Aqueles que forneceram o bode eram humildes e necessitados. O sacerdote que realizou o sacrifício foi igualmente solene. Com movimentos rápidos e orquestrados, o feito foi cumprido e a cabra não sofreu mais.
Leitura sugerida:The World Tour of Oopsies: Capítulo 1 – O Escorpião
Fui um dos cerca de vinte visitantes que assistiram ao sacrifício acontecer. Ficamos em silêncio, com muitos turistas abaixando a cabeça por respeito ou por choque. Mas um turista (doméstico, indiano) gravou um vídeo do processo, que chamou a atenção do padre.
Ele invadiu até onde o turista estava com o telefone ainda na mão.
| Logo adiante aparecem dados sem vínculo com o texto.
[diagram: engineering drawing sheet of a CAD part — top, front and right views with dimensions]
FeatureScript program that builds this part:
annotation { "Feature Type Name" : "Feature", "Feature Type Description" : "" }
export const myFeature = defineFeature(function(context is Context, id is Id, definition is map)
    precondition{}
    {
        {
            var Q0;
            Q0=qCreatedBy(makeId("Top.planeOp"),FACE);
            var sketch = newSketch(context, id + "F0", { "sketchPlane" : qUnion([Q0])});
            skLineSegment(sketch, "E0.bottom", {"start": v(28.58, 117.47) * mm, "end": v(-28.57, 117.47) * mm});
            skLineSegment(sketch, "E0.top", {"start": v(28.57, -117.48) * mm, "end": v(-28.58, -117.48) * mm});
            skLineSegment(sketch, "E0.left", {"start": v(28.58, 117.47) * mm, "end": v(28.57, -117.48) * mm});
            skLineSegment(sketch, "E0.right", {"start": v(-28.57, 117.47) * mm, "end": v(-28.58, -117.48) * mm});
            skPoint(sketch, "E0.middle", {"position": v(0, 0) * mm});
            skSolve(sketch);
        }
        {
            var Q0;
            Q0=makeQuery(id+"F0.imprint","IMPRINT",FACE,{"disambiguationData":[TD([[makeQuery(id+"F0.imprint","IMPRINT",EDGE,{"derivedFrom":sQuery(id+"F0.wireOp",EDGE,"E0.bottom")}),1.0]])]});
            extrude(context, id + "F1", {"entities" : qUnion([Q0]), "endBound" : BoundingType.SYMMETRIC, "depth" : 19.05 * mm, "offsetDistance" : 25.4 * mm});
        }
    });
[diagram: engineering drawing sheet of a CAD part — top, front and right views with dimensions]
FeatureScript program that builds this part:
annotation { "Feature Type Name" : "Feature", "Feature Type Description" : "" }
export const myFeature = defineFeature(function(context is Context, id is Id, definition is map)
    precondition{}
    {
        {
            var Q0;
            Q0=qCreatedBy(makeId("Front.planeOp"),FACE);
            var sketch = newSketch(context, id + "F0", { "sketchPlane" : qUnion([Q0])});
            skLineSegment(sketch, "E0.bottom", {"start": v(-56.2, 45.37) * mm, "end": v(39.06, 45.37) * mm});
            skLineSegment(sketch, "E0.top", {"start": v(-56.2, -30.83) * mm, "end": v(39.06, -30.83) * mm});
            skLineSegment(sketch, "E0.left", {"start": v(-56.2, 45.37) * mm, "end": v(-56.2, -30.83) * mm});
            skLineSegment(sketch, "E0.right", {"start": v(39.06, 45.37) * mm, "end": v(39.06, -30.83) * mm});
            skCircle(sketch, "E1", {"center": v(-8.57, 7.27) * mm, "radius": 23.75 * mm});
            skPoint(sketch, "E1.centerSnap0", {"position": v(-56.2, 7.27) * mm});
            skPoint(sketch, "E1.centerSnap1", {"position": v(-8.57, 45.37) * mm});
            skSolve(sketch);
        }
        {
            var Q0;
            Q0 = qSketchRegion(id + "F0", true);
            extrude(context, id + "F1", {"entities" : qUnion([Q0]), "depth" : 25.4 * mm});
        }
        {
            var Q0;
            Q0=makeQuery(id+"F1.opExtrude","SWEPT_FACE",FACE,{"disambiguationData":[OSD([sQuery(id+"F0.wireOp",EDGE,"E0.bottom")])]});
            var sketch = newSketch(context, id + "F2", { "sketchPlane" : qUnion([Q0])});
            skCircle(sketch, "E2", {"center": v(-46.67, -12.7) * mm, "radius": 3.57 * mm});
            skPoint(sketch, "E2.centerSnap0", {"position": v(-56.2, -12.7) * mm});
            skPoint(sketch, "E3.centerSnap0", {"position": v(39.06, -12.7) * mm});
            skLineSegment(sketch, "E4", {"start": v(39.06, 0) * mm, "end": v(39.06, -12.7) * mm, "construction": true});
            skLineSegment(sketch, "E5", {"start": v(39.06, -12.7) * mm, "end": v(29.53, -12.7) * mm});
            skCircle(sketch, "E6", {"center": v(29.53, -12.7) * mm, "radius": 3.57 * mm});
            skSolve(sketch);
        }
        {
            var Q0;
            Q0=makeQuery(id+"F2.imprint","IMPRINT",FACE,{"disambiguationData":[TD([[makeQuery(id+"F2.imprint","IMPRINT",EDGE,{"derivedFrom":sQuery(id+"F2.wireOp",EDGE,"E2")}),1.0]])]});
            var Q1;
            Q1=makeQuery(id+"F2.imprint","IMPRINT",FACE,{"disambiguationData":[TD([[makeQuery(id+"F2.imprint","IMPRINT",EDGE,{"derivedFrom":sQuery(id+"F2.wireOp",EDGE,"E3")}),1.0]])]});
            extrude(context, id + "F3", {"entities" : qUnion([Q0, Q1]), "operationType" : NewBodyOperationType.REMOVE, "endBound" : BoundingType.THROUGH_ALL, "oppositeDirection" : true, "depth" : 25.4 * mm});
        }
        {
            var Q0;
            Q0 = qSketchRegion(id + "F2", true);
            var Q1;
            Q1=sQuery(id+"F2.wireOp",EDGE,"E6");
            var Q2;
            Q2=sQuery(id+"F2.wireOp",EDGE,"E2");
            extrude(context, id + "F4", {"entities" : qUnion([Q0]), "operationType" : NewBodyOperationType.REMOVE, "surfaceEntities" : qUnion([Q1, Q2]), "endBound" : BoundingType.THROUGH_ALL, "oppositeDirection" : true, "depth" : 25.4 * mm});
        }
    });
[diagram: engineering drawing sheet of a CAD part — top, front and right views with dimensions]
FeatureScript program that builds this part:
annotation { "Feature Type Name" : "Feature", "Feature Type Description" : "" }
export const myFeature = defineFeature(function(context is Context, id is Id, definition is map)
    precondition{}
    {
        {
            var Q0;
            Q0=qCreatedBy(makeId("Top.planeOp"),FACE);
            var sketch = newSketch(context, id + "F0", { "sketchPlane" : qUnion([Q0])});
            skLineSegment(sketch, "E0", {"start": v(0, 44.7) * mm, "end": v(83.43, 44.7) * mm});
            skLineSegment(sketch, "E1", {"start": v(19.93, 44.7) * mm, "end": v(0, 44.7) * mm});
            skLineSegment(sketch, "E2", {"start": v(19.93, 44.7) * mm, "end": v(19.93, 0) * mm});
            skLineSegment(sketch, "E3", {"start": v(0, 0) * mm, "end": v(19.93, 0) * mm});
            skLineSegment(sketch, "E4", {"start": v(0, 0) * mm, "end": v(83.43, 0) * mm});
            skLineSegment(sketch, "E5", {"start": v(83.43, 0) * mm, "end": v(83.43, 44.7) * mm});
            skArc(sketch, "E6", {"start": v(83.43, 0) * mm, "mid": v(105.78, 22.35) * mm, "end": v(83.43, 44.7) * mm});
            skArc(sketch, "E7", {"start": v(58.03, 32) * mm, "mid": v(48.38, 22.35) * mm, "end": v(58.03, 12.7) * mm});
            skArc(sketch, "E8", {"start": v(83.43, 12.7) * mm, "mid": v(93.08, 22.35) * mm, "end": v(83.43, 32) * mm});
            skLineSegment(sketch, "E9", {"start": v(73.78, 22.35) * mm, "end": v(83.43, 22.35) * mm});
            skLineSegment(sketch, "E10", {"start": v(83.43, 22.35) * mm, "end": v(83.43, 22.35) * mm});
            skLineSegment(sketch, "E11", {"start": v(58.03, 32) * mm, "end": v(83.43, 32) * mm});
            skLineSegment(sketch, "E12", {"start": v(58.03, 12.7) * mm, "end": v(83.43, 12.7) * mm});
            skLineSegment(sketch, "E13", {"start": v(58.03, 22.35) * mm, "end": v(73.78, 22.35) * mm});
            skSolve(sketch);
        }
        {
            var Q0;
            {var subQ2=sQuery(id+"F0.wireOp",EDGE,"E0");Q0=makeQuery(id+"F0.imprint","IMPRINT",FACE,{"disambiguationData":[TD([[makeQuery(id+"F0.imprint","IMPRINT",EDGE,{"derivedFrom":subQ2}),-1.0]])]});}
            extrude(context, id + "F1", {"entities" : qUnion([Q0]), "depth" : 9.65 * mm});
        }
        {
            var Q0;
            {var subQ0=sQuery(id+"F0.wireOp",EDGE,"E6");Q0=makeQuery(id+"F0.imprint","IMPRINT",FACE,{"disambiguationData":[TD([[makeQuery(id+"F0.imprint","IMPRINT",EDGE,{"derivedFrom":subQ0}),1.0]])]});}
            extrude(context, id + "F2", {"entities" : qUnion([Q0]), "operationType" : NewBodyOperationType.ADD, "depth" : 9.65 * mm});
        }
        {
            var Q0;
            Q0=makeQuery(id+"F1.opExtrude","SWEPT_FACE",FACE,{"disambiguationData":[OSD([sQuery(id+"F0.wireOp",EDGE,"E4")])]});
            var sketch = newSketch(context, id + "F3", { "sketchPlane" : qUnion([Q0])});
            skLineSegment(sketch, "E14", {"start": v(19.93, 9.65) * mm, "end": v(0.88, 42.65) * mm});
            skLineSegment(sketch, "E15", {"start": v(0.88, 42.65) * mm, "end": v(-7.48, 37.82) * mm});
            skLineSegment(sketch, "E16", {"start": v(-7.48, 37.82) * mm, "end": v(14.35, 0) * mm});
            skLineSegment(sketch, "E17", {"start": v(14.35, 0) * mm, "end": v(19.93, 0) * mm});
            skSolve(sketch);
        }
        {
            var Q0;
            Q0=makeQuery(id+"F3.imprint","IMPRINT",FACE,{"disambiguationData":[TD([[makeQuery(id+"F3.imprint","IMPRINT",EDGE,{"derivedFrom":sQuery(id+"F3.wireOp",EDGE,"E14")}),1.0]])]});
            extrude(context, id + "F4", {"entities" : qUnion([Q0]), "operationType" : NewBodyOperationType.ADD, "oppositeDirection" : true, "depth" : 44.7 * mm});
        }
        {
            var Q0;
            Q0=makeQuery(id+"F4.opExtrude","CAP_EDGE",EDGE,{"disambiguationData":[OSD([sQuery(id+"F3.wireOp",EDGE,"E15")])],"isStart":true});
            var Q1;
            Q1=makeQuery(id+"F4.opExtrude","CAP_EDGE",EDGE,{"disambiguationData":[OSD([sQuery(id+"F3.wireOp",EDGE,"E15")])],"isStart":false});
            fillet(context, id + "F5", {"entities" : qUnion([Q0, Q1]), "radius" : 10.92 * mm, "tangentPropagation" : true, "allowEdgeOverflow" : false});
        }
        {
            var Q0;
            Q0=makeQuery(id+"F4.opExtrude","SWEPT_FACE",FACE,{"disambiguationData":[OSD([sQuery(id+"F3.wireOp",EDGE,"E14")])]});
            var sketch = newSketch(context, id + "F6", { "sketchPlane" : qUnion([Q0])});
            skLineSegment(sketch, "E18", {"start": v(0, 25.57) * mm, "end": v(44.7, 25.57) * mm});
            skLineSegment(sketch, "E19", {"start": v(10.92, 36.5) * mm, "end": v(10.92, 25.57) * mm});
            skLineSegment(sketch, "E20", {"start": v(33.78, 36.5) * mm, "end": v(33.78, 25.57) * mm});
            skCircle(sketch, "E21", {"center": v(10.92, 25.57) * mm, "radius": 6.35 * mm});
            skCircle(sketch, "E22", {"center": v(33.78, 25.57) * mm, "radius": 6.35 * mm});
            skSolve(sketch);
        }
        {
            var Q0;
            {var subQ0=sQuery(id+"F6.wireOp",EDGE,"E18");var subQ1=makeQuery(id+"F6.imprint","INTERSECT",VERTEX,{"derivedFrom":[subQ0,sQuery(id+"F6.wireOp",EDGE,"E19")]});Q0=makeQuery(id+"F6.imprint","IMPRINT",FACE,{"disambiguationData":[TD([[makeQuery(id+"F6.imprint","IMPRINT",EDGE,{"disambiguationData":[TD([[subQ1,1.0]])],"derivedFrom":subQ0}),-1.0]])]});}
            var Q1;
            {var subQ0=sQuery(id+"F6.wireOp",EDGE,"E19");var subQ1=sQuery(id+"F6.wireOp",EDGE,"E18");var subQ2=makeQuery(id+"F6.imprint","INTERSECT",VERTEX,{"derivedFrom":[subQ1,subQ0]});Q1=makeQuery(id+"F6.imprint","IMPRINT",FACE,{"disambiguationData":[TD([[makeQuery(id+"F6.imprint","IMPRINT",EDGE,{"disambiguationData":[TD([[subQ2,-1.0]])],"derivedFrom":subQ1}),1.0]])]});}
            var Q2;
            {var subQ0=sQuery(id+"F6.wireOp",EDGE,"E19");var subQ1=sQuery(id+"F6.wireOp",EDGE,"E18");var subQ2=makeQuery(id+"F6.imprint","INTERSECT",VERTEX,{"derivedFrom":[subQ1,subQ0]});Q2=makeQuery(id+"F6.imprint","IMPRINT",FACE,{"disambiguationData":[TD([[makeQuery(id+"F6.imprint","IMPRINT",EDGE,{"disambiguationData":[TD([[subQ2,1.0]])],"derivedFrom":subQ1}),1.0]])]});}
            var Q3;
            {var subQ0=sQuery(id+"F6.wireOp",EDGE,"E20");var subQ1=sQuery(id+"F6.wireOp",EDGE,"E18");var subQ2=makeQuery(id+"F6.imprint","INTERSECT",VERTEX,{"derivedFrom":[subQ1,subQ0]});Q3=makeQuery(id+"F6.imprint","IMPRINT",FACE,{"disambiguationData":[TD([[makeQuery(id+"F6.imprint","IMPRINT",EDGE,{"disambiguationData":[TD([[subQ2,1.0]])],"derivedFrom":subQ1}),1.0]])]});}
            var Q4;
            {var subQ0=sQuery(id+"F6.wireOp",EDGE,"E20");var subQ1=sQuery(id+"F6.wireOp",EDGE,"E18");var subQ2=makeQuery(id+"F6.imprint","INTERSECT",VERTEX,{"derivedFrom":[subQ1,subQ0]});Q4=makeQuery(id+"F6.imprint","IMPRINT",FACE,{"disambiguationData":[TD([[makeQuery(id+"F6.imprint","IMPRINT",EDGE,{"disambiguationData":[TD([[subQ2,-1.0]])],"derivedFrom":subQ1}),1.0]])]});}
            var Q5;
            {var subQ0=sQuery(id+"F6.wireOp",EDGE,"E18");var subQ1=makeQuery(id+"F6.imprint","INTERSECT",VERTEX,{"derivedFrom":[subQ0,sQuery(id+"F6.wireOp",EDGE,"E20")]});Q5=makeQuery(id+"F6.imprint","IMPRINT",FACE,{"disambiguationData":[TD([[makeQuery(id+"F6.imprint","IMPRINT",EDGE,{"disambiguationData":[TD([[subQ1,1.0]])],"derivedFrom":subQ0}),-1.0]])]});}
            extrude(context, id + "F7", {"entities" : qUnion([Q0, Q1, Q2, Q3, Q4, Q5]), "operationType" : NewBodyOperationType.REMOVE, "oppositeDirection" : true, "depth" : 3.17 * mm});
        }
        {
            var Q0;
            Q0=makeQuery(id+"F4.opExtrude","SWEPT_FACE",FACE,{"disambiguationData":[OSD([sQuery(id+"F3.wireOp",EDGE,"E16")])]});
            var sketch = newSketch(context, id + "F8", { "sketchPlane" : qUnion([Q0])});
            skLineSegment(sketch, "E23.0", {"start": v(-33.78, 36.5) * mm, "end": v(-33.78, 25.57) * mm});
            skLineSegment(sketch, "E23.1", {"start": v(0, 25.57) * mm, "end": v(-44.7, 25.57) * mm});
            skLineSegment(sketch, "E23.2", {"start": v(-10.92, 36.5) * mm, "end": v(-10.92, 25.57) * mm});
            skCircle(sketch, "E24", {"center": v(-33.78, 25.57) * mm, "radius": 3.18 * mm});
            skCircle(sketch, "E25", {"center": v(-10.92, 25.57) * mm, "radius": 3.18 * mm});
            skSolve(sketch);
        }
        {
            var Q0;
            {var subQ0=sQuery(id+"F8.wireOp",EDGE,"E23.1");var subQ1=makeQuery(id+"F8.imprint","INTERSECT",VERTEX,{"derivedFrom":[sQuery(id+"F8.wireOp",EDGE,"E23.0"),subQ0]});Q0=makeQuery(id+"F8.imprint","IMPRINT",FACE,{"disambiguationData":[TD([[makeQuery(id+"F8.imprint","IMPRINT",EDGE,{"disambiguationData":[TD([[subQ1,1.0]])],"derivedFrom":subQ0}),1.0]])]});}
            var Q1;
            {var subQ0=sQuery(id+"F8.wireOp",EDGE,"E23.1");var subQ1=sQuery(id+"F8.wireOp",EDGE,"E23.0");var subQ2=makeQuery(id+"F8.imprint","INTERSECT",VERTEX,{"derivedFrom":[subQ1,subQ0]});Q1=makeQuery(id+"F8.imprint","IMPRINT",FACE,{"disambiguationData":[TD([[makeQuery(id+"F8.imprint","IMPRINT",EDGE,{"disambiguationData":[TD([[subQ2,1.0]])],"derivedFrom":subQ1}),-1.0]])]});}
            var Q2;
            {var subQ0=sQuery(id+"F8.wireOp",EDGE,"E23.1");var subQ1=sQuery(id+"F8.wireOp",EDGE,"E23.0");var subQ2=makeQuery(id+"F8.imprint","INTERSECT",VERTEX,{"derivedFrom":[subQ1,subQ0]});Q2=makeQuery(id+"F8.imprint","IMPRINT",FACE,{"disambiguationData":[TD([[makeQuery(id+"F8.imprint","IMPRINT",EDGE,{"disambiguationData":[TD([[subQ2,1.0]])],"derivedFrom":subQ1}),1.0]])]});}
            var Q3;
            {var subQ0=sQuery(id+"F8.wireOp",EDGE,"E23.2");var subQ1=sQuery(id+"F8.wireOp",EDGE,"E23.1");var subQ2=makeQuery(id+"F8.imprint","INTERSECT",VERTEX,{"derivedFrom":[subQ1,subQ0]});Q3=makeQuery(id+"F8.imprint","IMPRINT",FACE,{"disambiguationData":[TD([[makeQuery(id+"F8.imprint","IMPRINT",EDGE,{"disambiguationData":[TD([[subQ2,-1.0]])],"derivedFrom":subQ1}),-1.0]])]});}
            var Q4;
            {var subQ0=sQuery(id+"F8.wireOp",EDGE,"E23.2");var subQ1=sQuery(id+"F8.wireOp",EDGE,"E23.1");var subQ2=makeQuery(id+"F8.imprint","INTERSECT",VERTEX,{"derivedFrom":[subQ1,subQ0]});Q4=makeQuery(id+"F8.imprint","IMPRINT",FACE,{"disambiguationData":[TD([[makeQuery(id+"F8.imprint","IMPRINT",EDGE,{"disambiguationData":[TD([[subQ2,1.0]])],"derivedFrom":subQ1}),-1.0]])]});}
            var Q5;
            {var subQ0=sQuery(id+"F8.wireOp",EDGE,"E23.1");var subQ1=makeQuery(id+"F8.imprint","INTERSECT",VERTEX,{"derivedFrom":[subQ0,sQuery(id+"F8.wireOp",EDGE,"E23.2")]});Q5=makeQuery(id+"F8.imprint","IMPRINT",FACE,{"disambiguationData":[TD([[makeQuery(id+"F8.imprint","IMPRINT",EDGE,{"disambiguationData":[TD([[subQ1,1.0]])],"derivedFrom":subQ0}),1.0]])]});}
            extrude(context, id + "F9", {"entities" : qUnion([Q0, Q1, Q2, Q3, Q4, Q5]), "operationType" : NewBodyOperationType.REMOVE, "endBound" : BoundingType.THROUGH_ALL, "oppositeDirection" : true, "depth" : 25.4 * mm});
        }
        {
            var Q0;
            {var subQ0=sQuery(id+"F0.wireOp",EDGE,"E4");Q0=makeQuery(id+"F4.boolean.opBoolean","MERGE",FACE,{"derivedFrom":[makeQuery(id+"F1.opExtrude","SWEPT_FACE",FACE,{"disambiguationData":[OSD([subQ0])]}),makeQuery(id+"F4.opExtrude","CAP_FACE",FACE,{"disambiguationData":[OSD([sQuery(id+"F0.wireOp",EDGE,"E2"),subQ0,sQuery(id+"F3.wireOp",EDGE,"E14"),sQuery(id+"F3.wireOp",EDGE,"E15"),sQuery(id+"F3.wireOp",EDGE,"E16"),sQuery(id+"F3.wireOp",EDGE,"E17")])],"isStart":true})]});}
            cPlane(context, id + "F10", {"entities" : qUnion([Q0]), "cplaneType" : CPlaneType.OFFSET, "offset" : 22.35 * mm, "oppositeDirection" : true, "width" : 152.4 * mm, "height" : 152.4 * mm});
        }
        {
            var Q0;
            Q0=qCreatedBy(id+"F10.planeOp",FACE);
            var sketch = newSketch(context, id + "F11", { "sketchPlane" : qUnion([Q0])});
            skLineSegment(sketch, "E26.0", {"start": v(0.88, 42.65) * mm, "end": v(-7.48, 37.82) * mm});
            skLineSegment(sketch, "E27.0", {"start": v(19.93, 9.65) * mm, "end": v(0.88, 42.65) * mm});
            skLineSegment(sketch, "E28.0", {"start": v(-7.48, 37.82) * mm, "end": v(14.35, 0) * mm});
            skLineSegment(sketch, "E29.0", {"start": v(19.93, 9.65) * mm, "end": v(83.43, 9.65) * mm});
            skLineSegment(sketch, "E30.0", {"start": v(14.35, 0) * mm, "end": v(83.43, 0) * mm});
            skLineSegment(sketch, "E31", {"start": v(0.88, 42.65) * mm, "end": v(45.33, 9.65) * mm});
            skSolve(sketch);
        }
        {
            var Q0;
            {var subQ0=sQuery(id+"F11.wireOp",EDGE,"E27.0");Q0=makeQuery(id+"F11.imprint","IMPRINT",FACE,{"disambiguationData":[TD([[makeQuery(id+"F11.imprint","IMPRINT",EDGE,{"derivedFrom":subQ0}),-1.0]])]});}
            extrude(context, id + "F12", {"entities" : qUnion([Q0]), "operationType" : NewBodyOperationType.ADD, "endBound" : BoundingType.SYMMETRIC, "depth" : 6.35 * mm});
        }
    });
Ele ergueu o dedo para advertir o turista e, com velocidade surpreendente, puxou a mão para trás e desferiu um tapa devastador. O turista cambaleou para trás e o padre continuou, aparentemente exigindo que ele apagasse o vídeo.
E é disso que mais me lembro do sacrifício do bode: a bofetada que o sucedeu. Foi a coisa mais justa que já vi na minha vida. Vou me lembrar das mãos daquele homem corpulento enquanto viver.
TL;DR minha turnê mundial de histórias de viagens:Não filme nenhum ato espiritual, mesmo que você seja local. Além disso, os sacrifícios de sangue são reais e têm um significado profundo para os envolvidos.